Les expositions prolongées aux substances incriminées, depuis le développement embryonnaire jusqu’au début de l’âge adulte, remodèlent le programme des processus génétiques, épigénétiques et physiologiques dans le système glandulaire des seins en développement, entraînant un risque accru de développer un cancer du sein.  

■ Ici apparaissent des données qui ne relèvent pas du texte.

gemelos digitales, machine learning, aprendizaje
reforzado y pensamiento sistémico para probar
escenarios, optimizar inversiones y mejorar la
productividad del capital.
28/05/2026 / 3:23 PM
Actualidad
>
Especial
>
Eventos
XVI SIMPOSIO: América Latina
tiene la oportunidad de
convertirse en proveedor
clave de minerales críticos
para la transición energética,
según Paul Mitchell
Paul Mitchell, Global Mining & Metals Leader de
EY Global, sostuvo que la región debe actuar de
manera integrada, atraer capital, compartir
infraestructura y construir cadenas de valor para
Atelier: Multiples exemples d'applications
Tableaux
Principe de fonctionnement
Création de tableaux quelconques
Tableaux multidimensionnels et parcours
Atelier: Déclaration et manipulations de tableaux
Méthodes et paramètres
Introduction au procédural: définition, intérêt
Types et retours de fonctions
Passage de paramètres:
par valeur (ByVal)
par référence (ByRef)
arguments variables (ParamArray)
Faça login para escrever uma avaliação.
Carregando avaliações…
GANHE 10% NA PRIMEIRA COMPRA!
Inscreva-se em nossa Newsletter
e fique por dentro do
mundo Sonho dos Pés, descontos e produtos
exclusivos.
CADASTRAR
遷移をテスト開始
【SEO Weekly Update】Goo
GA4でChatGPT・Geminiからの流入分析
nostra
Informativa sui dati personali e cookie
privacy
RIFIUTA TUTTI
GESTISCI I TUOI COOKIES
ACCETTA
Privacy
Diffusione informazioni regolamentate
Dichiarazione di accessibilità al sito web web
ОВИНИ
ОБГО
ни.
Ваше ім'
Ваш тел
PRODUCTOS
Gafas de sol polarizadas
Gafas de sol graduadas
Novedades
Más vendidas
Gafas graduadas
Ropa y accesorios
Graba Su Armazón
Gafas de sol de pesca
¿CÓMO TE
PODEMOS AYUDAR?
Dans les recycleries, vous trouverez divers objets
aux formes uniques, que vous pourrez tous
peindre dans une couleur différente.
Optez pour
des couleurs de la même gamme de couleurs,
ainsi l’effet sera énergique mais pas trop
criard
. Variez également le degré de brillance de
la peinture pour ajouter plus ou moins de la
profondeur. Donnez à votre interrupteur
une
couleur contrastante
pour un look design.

Pour les chercheurs : « De plus en plus de preuves issues d’études épidémiologiques, ainsi qu’une meilleure compréhension des mécanismes reliant les substances toxiques au développement du cancer du sein, renforcent la conclusion selon laquelle les expositions à ces substances – dont beaucoup se trouvent dans des produits et sous-produits courants et quotidiens – peuvent entraîner un risque accru de développer un cancer du sein ». 

920 substances toxiques ont été identifiées à ce jour. Elles couvrent notamment les perturbateurs endocriniens, les produits de consommation, les polluants industriels, la pollution de l’air ou encore les pesticides. 

À savoir ! Les perturbateurs endocriniens sont des substances qui agissent sur la fonction endocrinienne. Ils perturbent directement ou indirectement le développement mammaire et peuvent entrainer des conséquences néfastes à long terme. On retrouve parmi eux des composés tels que les biphényles polychlorés, le bisphénol A, les dioxines, certains pesticides, des composés perfluorés et polybromés et des phytoestrogènes

La Pr Ana Soto, qui a travaillé sur le lien entre une exposition au bisphénol A et la survenue du cancer du sein à la Tufts University de Boston,  s’est exprimé lors du colloque du 22 octobre  dernier :  

« Il est grand temps de réaliser que nous disposons de suffisamment de preuves pour réglementer l’exposition aux perturbateurs endocriniens afin d’enrayer l’épidémie de cancer du sein. »  

Pour rappel, Santé publique France classe les perturbateurs endocriniens dans la catégorie « niveau de preuve suffisant » pour le lien avec le cancer du sein. 

 Lalimentation en cause dans la survenue des cancers du sein ? 

Sur le plan de l’alimentation, le troisième rapport du Fonds Mondial pour la Recherche contre le cancer datant de 2018  montre un lien entre l’alimentation et la survenue de cancer du sein après la ménopause 

La cohorte NutriNet-Santé a permis de mettre en évidence des corrélations entre une augmentation du risque de cancer du sein et la présence d’édulcorants et d’émulsifiants. Cependant, des études complémentaires sont encore nécessaires pour mettre en évidence un lien causal.  Le projet Additives développé par le Réseau NACRE (Nutrition, Activité physique, Cancer Recherche) travaille sur ces questions.  

A l’inverse, les facteurs diminuant le risque de surcharge pondérale comme une alimentation riche en fibres semblent également diminuer indirectement le risque de cancer du sein, . 

Autres substances néfastes retrouvées dans l’alimentation : les pesticides. Dans une étude réalisée en 2021 dans le cadre du programme Nutrinet, des chercheurs français se sont intéressés au rôle de l’exposition alimentaire aux pesticides dans la survenue de cancer du sein après la ménopause. Leurs conclusions après le suivi  de plus de 13 000 femmes sur 4 ans ? Les femmes faiblement exposées à plusieurs pesticides de synthèse présentent un risque plus faible de développer un cancer du sein.  En revanche, ce risque est augmenté dans le groupe de femmes exposées de façon importante à quatre substances actives de pesticides, à savoir le chlorpyrifos, l’imazalil, le malathion et le thiabendazole 

D’après le Circ, en France, 40 % des nouveaux cas de cancers chez l’adulte, liés au mode de vie et à l’environnement, seraient évitables.  Prochaine étape pour la communauté scientifique et le RES ? Continuer à informer le public et les instances d’autorité pour intégrer ces données de santé publique aux politiques préventives. 

Sources
– Octobre rose 2050 : agir sur les causes environnementales dans le cancer du sein. www.lequotidiendumedecin.fr. Consulté le 06 novembre 2024.
– Des facteurs de risque environnementaux impliqués dans le cancer du sein. presse.inserm.fr. Consulté le 06 novembre 2024.
– Retour en images sur le colloque « Cancer du Sein 2050 » du 22 octobre 2024 à l’Académie du Climat. www.reseau-environnement-sante.fr. Consulté le 06 novembre 2024.